Tellement à offrir… en plus de l’Université Stanford, bien entendu.

L’école des futurs géants

La Vallée ne serait pas ce qu’elle est sans l’école fondée à la fin du 19e siècle par le gouverneur et sénateur de Californie Leland Stanford et son épouse Jane. Régulièrement classée dans le top 3 des universités mondiales, Stanford excelle dans les sciences en général et dans l’informatique et l’ingénierie en particulier. Elle attire les meilleurs professeurs et les meilleurs étudiants et étudiantes des cinq continents et fonctionne comme une véritable couveuse pour les start-ups, certaines promises à un destin mondial.

Et cela ne date pas d’hier: en 1909, Cyril Frank Elwell, étudiant à Stanford, crée la Federal Telegraph Company, l’une des premières entreprises au monde à fabriquer des appareils de TSF, comme on disait alors – soit des postes de radio. Trente ans plus tard, Bill Hewlett et David Packard commencent à bricoler des instruments de mesure dans un garage (cela va devenir une tradition), et en 1966, HP produit son premier ordinateur.

════════════════

CONSIGNE 1: Présentez sous forme de liste JSON de chaînes, une chaîne par ligne et sans les lignes vides, les lignes du listing depuis celle qui contient « catalogue / barcode: US 2465531 » jusqu'à la dernière ligne du listing, les deux incluses.

LISTING FOURNI:
════════════════

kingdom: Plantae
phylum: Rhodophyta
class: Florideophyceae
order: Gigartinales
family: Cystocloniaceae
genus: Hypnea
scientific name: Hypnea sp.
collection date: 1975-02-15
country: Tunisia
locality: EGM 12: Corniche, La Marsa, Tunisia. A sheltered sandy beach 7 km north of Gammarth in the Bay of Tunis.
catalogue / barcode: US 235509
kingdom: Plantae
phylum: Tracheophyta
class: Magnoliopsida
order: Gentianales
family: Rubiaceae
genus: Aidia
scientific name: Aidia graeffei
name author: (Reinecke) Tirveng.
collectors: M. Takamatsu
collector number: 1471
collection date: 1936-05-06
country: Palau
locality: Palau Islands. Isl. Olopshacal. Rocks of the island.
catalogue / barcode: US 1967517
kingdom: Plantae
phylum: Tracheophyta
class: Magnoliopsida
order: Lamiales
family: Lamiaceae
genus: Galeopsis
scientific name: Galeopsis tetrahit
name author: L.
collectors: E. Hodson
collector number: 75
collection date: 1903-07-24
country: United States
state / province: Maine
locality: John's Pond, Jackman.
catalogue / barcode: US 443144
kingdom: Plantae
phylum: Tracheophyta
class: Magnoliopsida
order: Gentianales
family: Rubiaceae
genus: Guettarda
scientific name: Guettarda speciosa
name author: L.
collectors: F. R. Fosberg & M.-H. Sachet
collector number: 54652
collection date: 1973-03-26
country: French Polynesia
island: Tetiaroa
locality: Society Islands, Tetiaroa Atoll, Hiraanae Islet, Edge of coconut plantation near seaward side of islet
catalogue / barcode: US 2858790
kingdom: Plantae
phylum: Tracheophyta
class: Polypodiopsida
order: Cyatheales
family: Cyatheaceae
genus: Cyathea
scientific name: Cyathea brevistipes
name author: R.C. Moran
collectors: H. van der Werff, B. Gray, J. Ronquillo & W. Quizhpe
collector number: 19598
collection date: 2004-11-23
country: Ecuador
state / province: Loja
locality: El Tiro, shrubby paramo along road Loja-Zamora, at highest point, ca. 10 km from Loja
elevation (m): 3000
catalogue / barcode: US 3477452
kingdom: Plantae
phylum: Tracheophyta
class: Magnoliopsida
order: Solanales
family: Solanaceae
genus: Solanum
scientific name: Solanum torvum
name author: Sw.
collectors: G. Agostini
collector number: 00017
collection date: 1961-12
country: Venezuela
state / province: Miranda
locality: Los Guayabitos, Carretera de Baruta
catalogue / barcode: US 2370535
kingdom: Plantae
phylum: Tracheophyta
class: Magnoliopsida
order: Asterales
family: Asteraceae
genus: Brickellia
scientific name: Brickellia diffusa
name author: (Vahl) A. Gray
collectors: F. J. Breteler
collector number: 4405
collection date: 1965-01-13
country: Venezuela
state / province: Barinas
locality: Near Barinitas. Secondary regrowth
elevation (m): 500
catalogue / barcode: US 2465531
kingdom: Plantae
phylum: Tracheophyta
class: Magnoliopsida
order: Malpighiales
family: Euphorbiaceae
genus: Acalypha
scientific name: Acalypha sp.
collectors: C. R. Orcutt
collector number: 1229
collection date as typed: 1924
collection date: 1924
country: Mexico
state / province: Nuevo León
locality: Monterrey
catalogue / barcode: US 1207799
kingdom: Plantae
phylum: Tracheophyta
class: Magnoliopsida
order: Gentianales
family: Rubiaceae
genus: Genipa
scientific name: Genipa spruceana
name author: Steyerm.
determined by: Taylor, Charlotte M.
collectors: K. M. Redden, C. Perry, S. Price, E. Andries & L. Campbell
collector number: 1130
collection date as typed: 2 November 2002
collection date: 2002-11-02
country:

════════════════

CONSIGNE 2: Dressez la liste de toutes les personnes désignées par leur nom dans l'extrait sur l'Université Stanford.

RÉPONSE COMPLÈTE 1:
[
  "catalogue / barcode: US 2465531",
  "kingdom: Plantae",
  "phylum: Tracheophyta",
  "class: Magnoliopsida",
  "order: Malpighiales",
  "family: Euphorbiaceae",
  "genus: Acalypha",
  "scientific name: Acalypha sp.",
  "collectors: C. R. Orcutt",
  "collector number: 1229",
  "collection date as typed: 1924",
  "collection date: 1924",
  "country: Mexico",
  "state / province: Nuevo León",
  "locality: Monterrey",
  "catalogue / barcode: US 1207799",
  "kingdom: Plantae",
  "phylum: Tracheophyta",
  "class: Magnoliopsida",
  "order: Gentianales",
  "family: Rubiaceae",
  "genus: Genipa",
  "scientific name: Genipa spruceana",
  "name author: Steyerm.",
  "determined by: Taylor, Charlotte M.",
  "collectors: K. M. Redden, C. Perry, S. Price, E. Andries & L. Campbell",
  "collector number: 1130",
  "collection date as typed: 2 November 2002",
  "collection date: 2002-11-02",
  "country:"
]

RÉPONSE COMPLÈTE 2:
- Leland Stanford
- Jane, son épouse
- Cyril Frank Elwell
- Bill Hewlett
- David Packard